ACTION ITEM
Copy the text of each row below line for line with no changes, and leave the pictures out of your answer.

RECORDS SUPPLIED
######

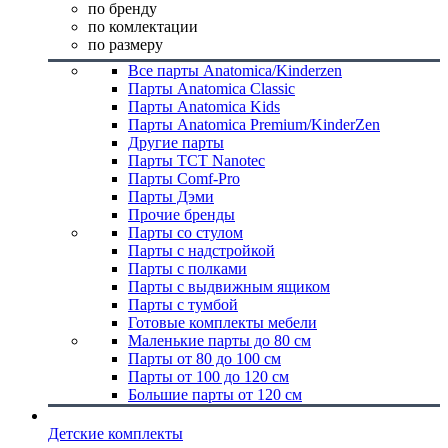
по бренду
по комлектации
по размеру
Все парты Anatomica/Kinderzen
Парты Anatomica Classic
Парты Anatomica Kids
Парты Anatomica Premium/KinderZen
Другие парты
Парты TCT Nanotec
Парты Comf-Pro
Парты Дэми
Прочие бренды
Парты со стулом
Парты с надстройкой
Парты с полками
Парты с выдвижным ящиком
Парты с тумбой
Готовые комплекты мебели
Маленькие парты до 80 см
Парты от 80 до 100 см
Парты от 100 до 120 см
Большие парты от 120 см
Детские комплекты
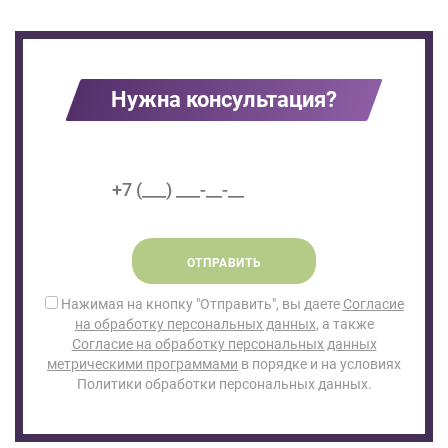
Нужна консультация?
ОТПРАВИТЬ
Нажимая на кнопку "Отправить", вы даете
Согласие
на обработку персональных данных
, а также
Согласие на обработку персональных данных
метрическими программами
в порядке и на условиях
Политики обработки персональных данных.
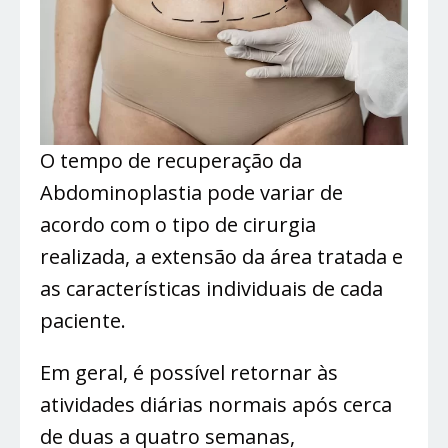
O tempo de recuperação da
Abdominoplastia pode variar de
acordo com o tipo de cirurgia
realizada, a extensão da área tratada e
as características individuais de cada
paciente.
Em geral, é possível retornar às
atividades diárias normais após cerca
de duas a quatro semanas,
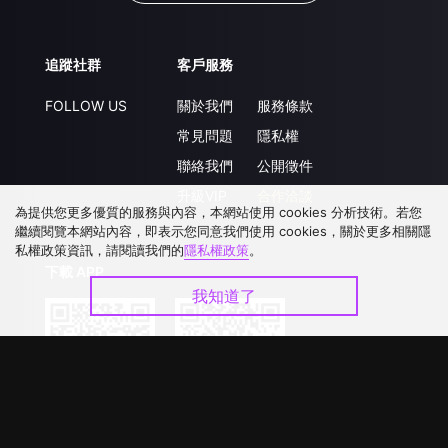
追蹤社群
客戶服務
FOLLOW US
關於我們
服務條款
常見問題
隱私權
聯絡我們
公開徵件
升級VIP
合作洽談
為提供您更多優質的服務與內容，本網站使用 cookies 分析技術。若您
繼續閱覽本網站內容，即表示您同意我們使用 cookies，關於更多相關隱
私權政策資訊，請閱讀我們的
隱私權政策
。
下載 APP
我知道了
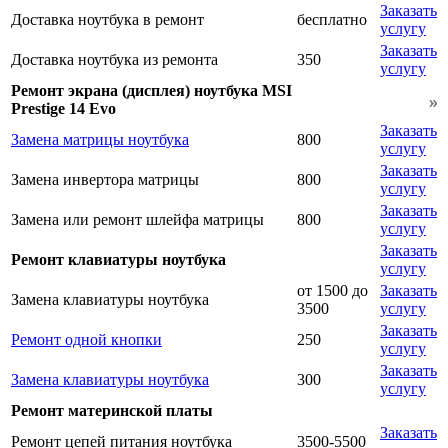
Заказать
Доставка ноутбука в ремонт
бесплатно
услугу
Заказать
Доставка ноутбука из ремонта
350
услугу
Ремонт экрана (дисплея) ноутбука MSI
Prestige 14 Evo
Заказать
Замена матрицы ноутбука
800
услугу
Заказать
Замена инвертора матрицы
800
услугу
Заказать
Замена или ремонт шлейфа матрицы
800
услугу
Заказать
Ремонт клавиатуры ноутбука
услугу
от 1500 до
Заказать
Замена клавиатуры ноутбука
3500
услугу
Заказать
Ремонт одной кнопки
250
услугу
Заказать
Замена клавиатуры ноутбука
300
услугу
Ремонт материнской платы
Заказать
Ремонт цепей питания ноутбука
3500-5500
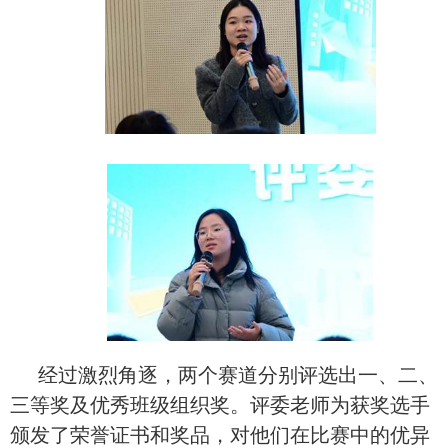
经过激烈角逐，两个赛道分别评选出一、二、
三等奖及优秀班级组织奖。评委老师为获奖选手
颁发了荣誉证书和奖品，对他们在比赛中的优异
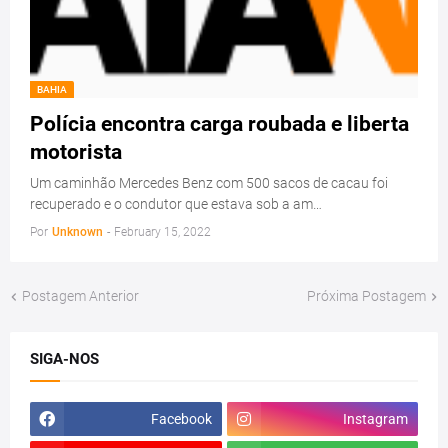
BAHIA
Polícia encontra carga roubada e liberta
motorista
Um caminhão Mercedes Benz com 500 sacos de cacau foi
recuperado e o condutor que estava sob a am…
Por
Unknown
-
February 15, 2022
Postagem Anterior
Próxima Postagem
SIGA-NOS
Facebook
Instagram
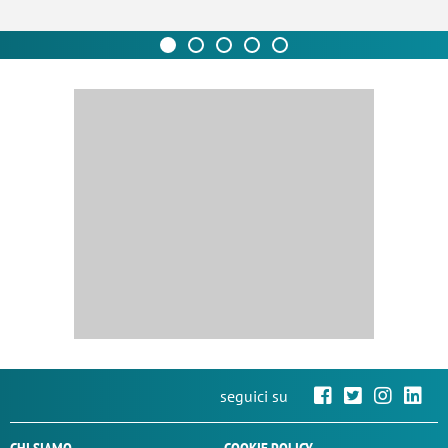
seguici su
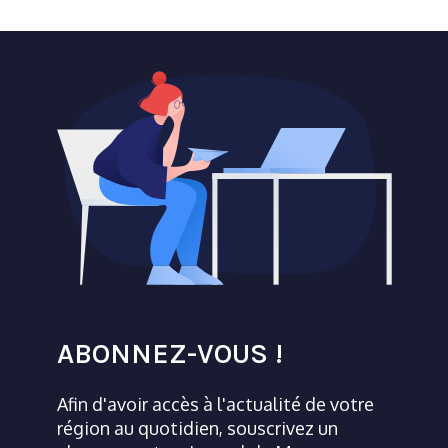
ABONNEZ-VOUS !
Afin d'avoir accès à l'actualité de votre
région au quotidien, souscrivez un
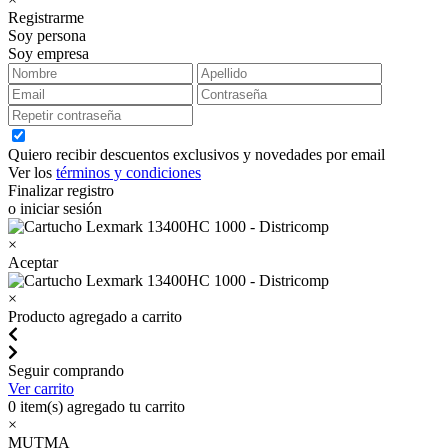
Registrarme
Soy persona
Soy empresa
Quiero recibir descuentos exclusivos y novedades por email
Ver los
términos y condiciones
Finalizar registro
o iniciar sesión
×
Aceptar
×
Producto agregado a carrito
Seguir comprando
Ver carrito
0
item(s) agregado tu carrito
×
MUTMA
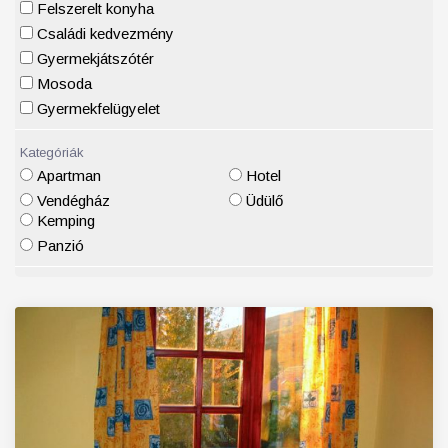
Felszerelt konyha
Családi kedvezmény
Gyermekjátszótér
Mosoda
Gyermekfelügyelet
Kategóriák
Apartman
Hotel
Vendégház
Üdülő
Kemping
Panzió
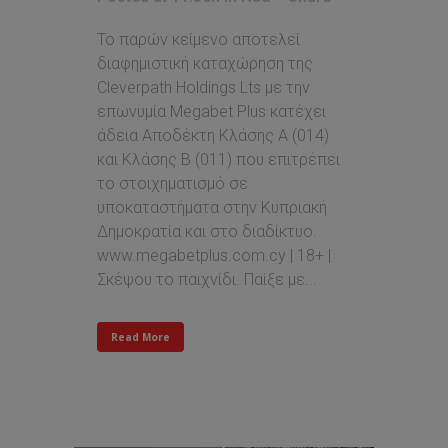
Το παρών κείμενο αποτελεί
διαφημιστική καταχώρηση της
Cleverpath Holdings Lts με την
επωνυμία Megabet Plus κατέχει
άδεια Αποδέκτη Κλάσης Α (014)
και Κλάσης Β (011) που επιτρέπει
τo στοιχηματισμό σε
υποκαταστήματα στην Κυπριακή
Δημοκρατία και στο διαδίκτυο.
www.megabetplus.com.cy | 18+ |
Σκέψου το παιχνίδι. Παίξε με...
Read More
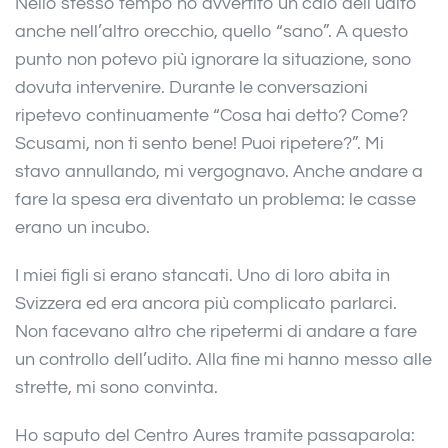
Nello stesso tempo ho avvertito un calo dell’udito
anche nell’altro orecchio, quello “sano”. A questo
punto non potevo più ignorare la situazione, sono
dovuta intervenire. Durante le conversazioni
ripetevo continuamente “Cosa hai detto? Come?
Scusami, non ti sento bene! Puoi ripetere?”. Mi
stavo annullando, mi vergognavo. Anche andare a
fare la spesa era diventato un problema: le casse
erano un incubo.
I miei figli si erano stancati. Uno di loro abita in
Svizzera ed era ancora più complicato parlarci.
Non facevano altro che ripetermi di andare a fare
un controllo dell’udito. Alla fine mi hanno messo alle
strette, mi sono convinta.
Ho saputo del Centro Aures tramite passaparola:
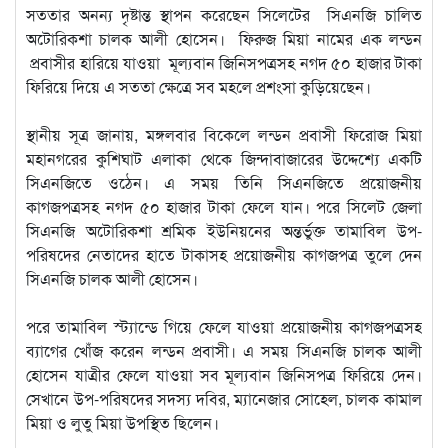
সততার অনন্য দৃষ্টান্ত স্থাপন করেছেন সিলেটের সিএনজি চালিত
অটোরিকশা চালক আলী হোসেন। ফিরুজ মিয়া নামের এক লন্ডন
প্রবাসীর হারিয়ে যাওয়া মূল্যবান জিনিসপত্রসহ নগদ ৫০ হাজার টাকা
ফিরিয়ে দিয়ে এ সততা ক্ষেত্রে সব মহলে প্রশংসা কুড়িয়েছেন।
স্থানীয় সূত্র জানায়, মঙ্গলবার বিকেলে লন্ডন প্রবাসী ফিরোজ মিয়া
মহানগরের কুশিঘাট এলাকা থেকে জিন্দাবাজারের উদ্দেশ্যে একটি
সিএনজিতে ওঠেন। এ সময় তিনি সিএনজিতে প্রয়োজনীয়
কাগজপত্রসহ নগদ ৫০ হাজার টাকা ফেলে যান। পরে সিলেট জেলা
সিএনজি অটোরিকশা শ্রমিক ইউনিয়নের অন্তর্ভুক্ত তামাবিল উপ-
পরিষদের নেতাদের হাতে টাকাসহ প্রয়োজনীয় কাগজপত্র তুলে দেন
সিএনজি চালক আলী হোসেন।
পরে তামাবিল স্ট্যান্ডে গিয়ে ফেলে যাওয়া প্রয়োজনীয় কাগজপত্রসহ
ব্যাগের খোঁজ করেন লন্ডন প্রবাসী। এ সময় সিএনজি চালক আলী
হোসেন যাত্রীর ফেলে যাওয়া সব মূল্যবান জিনিসপত্র ফিরিয়ে দেন।
সেখানে উপ-পরিষদের সদস্য দবির, ম্যানেজার সোহেল, চালক কামাল
মিয়া ও লুতু মিয়া উপস্থিত ছিলেন।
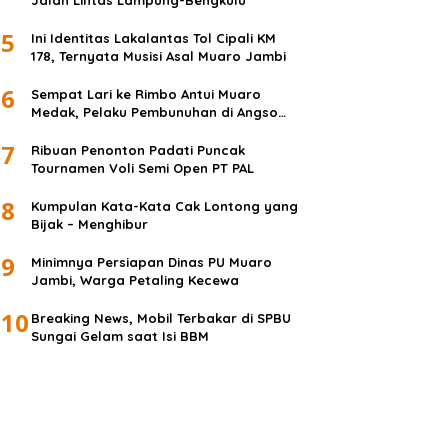
Jalan Lintas Lampung-Bengkulu
5
Ini Identitas Lakalantas Tol Cipali KM
178, Ternyata Musisi Asal Muaro Jambi
6
Sempat Lari ke Rimbo Antui Muaro
Medak, Pelaku Pembunuhan di Angso
Duo Diringkus
7
Ribuan Penonton Padati Puncak
Tournamen Voli Semi Open PT PAL
8
Kumpulan Kata-Kata Cak Lontong yang
Bijak – Menghibur
9
Minimnya Persiapan Dinas PU Muaro
Jambi, Warga Petaling Kecewa
10
Breaking News, Mobil Terbakar di SPBU
Sungai Gelam saat Isi BBM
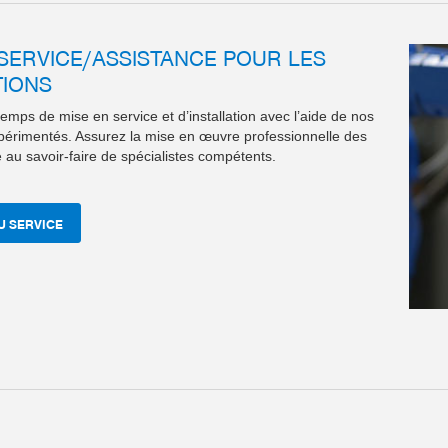
 SERVICE/ASSISTANCE POUR LES
TIONS
emps de mise en service et d’installation avec l’aide de nos
périmentés. Assurez la mise en œuvre professionnelle des
au savoir-faire de spécialistes compétents.
U SERVICE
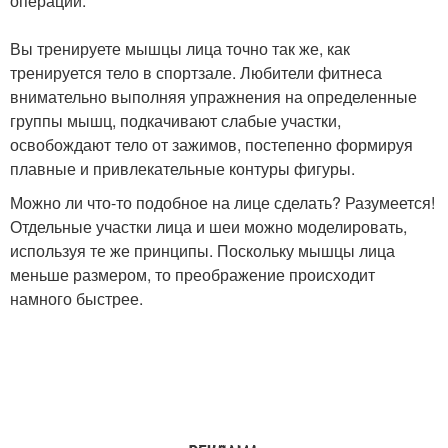
операций.
Вы тренируете мышцы лица точно так же, как
тренируется тело в спортзале. Любители фитнеса
внимательно выполняя упражнения на определенные
группы мышц, подкачивают слабые участки,
освобождают тело от зажимов, постепенно формируя
плавные и привлекательные контуры фигуры.
Можно ли что-то подобное на лице сделать? Разумеется!
Отдельные участки лица и шеи можно моделировать,
используя те же принципы. Поскольку мышцы лица
меньше размером, то преображение происходит
намного быстрее.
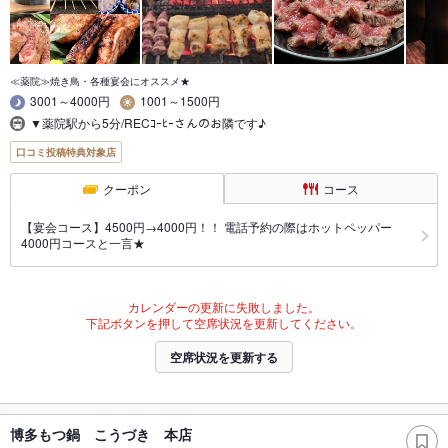
≪薬院≫焼き鳥・各種宴会にオススメ★
3001～4000円
1001～1500円
▼薬院駅から5分/RECｺｰﾋｰさんのお隣です♪
口コミ投稿特典対象店
クーポン
コース
【宴会コース】4500円→4000円！！ 電話予約の際はホットペッパー
4000円コースと一言★
カレンダーの更新に失敗しました。
下記ボタンを押して空席状況を更新してください。
空席状況を更新する
博多もつ鍋 こうづき 本店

######

WRITTEN SOLUTION
по бренду
по комлектации
по размеру
Все парты Anatomica/Kinderzen
Парты Anatomica Classic
Парты Anatomica Kids
Парты Anatomica Premium/KinderZen
Другие парты
Парты TCT Nanotec
Парты Comf-Pro
Парты Дэми
Прочие бренды
Парты со стулом
Парты с надстройкой
Парты с полками
Парты с выдвижным ящиком
Парты с тумбой
Готовые комплекты мебели
Маленькие парты до 80 см
Парты от 80 до 100 см
Парты от 100 до 120 см
Большие парты от 120 см
Детские комплекты
Нужна консультация?
ОТПРАВИТЬ
Нажимая на кнопку "Отправить", вы даете
Согласие
на обработку персональных данных
, а также
Согласие на обработку персональных данных
метрическими программами
в порядке и на условиях
Политики обработки персональных данных.
O tempo de recuperação da
Abdominoplastia pode variar de
acordo com o tipo de cirurgia
realizada, a extensão da área tratada e
as características individuais de cada
paciente.
Em geral, é possível retornar às
atividades diárias normais após cerca
de duas a quatro semanas,
追蹤社群
客戶服務
FOLLOW US
關於我們
服務條款
常見問題
隱私權
聯絡我們
公開徵件
升級VIP
合作洽談
為提供您更多優質的服務與內容，本網站使用 cookies 分析技術。若您
繼續閱覽本網站內容，即表示您同意我們使用 cookies，關於更多相關隱
私權政策資訊，請閱讀我們的
隱私權政策
。
下載 APP
我知道了
Заказать
Доставка ноутбука в ремонт
бесплатно
услугу
Заказать
Доставка ноутбука из ремонта
350
услугу
Ремонт экрана (дисплея) ноутбука MSI
Prestige 14 Evo
Заказать
Замена матрицы ноутбука
800
услугу
Заказать
Замена инвертора матрицы
800
услугу
Заказать
Замена или ремонт шлейфа матрицы
800
услугу
Заказать
Ремонт клавиатуры ноутбука
услугу
от 1500 до
Заказать
Замена клавиатуры ноутбука
3500
услугу
Заказать
Ремонт одной кнопки
250
услугу
Заказать
Замена клавиатуры ноутбука
300
услугу
Ремонт материнской платы
Заказать
Ремонт цепей питания ноутбука
3500-5500
经过激烈角逐，两个赛道分别评选出一、二、
三等奖及优秀班级组织奖。评委老师为获奖选手
颁发了荣誉证书和奖品，对他们在比赛中的优异
BAHIA
Polícia encontra carga roubada e liberta
motorista
Um caminhão Mercedes Benz com 500 sacos de cacau foi
recuperado e o condutor que estava sob a am…
Por
Unknown
-
February 15, 2022
Postagem Anterior
Próxima Postagem
SIGA-NOS
Facebook
Instagram
seguici su
ABONNEZ-VOUS !
Afin d'avoir accès à l'actualité de votre
région au quotidien, souscrivez un
Registrarme
Soy persona
Soy empresa
Quiero recibir descuentos exclusivos y novedades por email
Ver los
términos y condiciones
Finalizar registro
o iniciar sesión
×
Aceptar
×
Producto agregado a carrito
Seguir comprando
Ver carrito
0
item(s) agregado tu carrito
×
MUTMA
Felszerelt konyha
Családi kedvezmény
Gyermekjátszótér
Mosoda
Gyermekfelügyelet
Kategóriák
Apartman
Hotel
Vendégház
Üdülő
Kemping
Panzió
Το παρών κείμενο αποτελεί
διαφημιστική καταχώρηση της
Cleverpath Holdings Lts με την
επωνυμία Megabet Plus κατέχει
άδεια Αποδέκτη Κλάσης Α (014)
και Κλάσης Β (011) που επιτρέπει
τo στοιχηματισμό σε
υποκαταστήματα στην Κυπριακή
Δημοκρατία και στο διαδίκτυο.
www.megabetplus.com.cy | 18+ |
Σκέψου το παιχνίδι. Παίξε με...
Read More
Nello stesso tempo ho avvertito un calo dell’udito
anche nell’altro orecchio, quello “sano”. A questo
punto non potevo più ignorare la situazione, sono
dovuta intervenire. Durante le conversazioni
ripetevo continuamente “Cosa hai detto? Come?
Scusami, non ti sento bene! Puoi ripetere?”. Mi
stavo annullando, mi vergognavo. Anche andare a
fare la spesa era diventato un problema: le casse
erano un incubo.
I miei figli si erano stancati. Uno di loro abita in
Svizzera ed era ancora più complicato parlarci.
Non facevano altro che ripetermi di andare a fare
un controllo dell’udito. Alla fine mi hanno messo alle
strette, mi sono convinta.
Ho saputo del Centro Aures tramite passaparola:
সততার অনন্য দৃষ্টান্ত স্থাপন করেছেন সিলেটের সিএনজি চালিত
অটোরিকশা চালক আলী হোসেন। ফিরুজ মিয়া নামের এক লন্ডন
প্রবাসীর হারিয়ে যাওয়া মূল্যবান জিনিসপত্রসহ নগদ ৫০ হাজার টাকা
ফিরিয়ে দিয়ে এ সততা ক্ষেত্রে সব মহলে প্রশংসা কুড়িয়েছেন।
স্থানীয় সূত্র জানায়, মঙ্গলবার বিকেলে লন্ডন প্রবাসী ফিরোজ মিয়া
মহানগরের কুশিঘাট এলাকা থেকে জিন্দাবাজারের উদ্দেশ্যে একটি
সিএনজিতে ওঠেন। এ সময় তিনি সিএনজিতে প্রয়োজনীয়
কাগজপত্রসহ নগদ ৫০ হাজার টাকা ফেলে যান। পরে সিলেট জেলা
সিএনজি অটোরিকশা শ্রমিক ইউনিয়নের অন্তর্ভুক্ত তামাবিল উপ-
পরিষদের নেতাদের হাতে টাকাসহ প্রয়োজনীয় কাগজপত্র তুলে দেন
সিএনজি চালক আলী হোসেন।
পরে তামাবিল স্ট্যান্ডে গিয়ে ফেলে যাওয়া প্রয়োজনীয় কাগজপত্রসহ
ব্যাগের খোঁজ করেন লন্ডন প্রবাসী। এ সময় সিএনজি চালক আলী
হোসেন যাত্রীর ফেলে যাওয়া সব মূল্যবান জিনিসপত্র ফিরিয়ে দেন।
সেখানে উপ-পরিষদের সদস্য দবির, ম্যানেজার সোহেল, চালক কামাল
মিয়া ও লুতু মিয়া উপস্থিত ছিলেন।
Jalan Lintas Lampung-Bengkulu
5
Ini Identitas Lakalantas Tol Cipali KM
178, Ternyata Musisi Asal Muaro Jambi
6
Sempat Lari ke Rimbo Antui Muaro
Medak, Pelaku Pembunuhan di Angso
Duo Diringkus
7
Ribuan Penonton Padati Puncak
Tournamen Voli Semi Open PT PAL
8
Kumpulan Kata-Kata Cak Lontong yang
Bijak – Menghibur
9
Minimnya Persiapan Dinas PU Muaro
Jambi, Warga Petaling Kecewa
10
Breaking News, Mobil Terbakar di SPBU
Sungai Gelam saat Isi BBM
 SERVICE/ASSISTANCE POUR LES
TIONS
emps de mise en service et d’installation avec l’aide de nos
périmentés. Assurez la mise en œuvre professionnelle des
au savoir-faire de spécialistes compétents.
U SERVICE
операций.
Вы тренируете мышцы лица точно так же, как
тренируется тело в спортзале. Любители фитнеса
внимательно выполняя упражнения на определенные
группы мышц, подкачивают слабые участки,
освобождают тело от зажимов, постепенно формируя
плавные и привлекательные контуры фигуры.
Можно ли что-то подобное на лице сделать? Разумеется!
Отдельные участки лица и шеи можно моделировать,
используя те же принципы. Поскольку мышцы лица
меньше размером, то преображение происходит
намного быстрее.
≪薬院≫焼き鳥・各種宴会にオススメ★
3001～4000円
1001～1500円
▼薬院駅から5分/RECｺｰﾋｰさんのお隣です♪
口コミ投稿特典対象店
クーポン
コース
【宴会コース】4500円→4000円！！ 電話予約の際はホットペッパー
4000円コースと一言★
カレンダーの更新に失敗しました。
下記ボタンを押して空席状況を更新してください。
空席状況を更新する
博多もつ鍋 こうづき 本店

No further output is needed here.